▶ [Source material]
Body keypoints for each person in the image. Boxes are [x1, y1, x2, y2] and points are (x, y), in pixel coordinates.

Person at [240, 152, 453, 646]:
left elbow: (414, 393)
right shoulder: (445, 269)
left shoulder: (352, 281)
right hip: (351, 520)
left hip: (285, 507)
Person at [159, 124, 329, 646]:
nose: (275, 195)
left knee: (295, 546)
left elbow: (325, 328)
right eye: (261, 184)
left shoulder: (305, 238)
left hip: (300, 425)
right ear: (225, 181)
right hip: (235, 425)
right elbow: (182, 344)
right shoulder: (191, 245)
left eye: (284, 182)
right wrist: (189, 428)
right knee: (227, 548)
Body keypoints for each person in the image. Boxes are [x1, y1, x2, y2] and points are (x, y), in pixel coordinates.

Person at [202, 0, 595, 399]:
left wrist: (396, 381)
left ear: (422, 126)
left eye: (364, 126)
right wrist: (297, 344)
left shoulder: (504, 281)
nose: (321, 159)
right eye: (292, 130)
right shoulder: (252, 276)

▶ [Problem description] Returned text must match every record word for word.

▶ [Output of the exercise]
Body keypoints for each person in the image. Boxes are [x1, y1, x2, y2] and points are (x, y), in pixel coordinates.

Person at [240, 152, 453, 646]:
left elbow: (414, 393)
right shoulder: (445, 269)
left shoulder: (352, 281)
right hip: (351, 520)
left hip: (285, 507)
Person at [159, 124, 329, 646]:
nose: (275, 195)
left knee: (295, 546)
left elbow: (325, 328)
right eye: (261, 184)
left shoulder: (305, 238)
left hip: (300, 425)
right ear: (225, 181)
right hip: (235, 425)
right elbow: (182, 344)
right shoulder: (191, 245)
left eye: (284, 182)
right wrist: (189, 428)
right knee: (227, 548)
Body keypoints for each person in the image. Boxes are [x1, y1, x2, y2] and points are (x, y), in pixel coordinates.

Person at [202, 0, 595, 399]:
left wrist: (396, 381)
left ear: (422, 126)
left eye: (364, 126)
right wrist: (297, 344)
left shoulder: (504, 281)
nose: (321, 159)
right eye: (292, 130)
right shoulder: (252, 276)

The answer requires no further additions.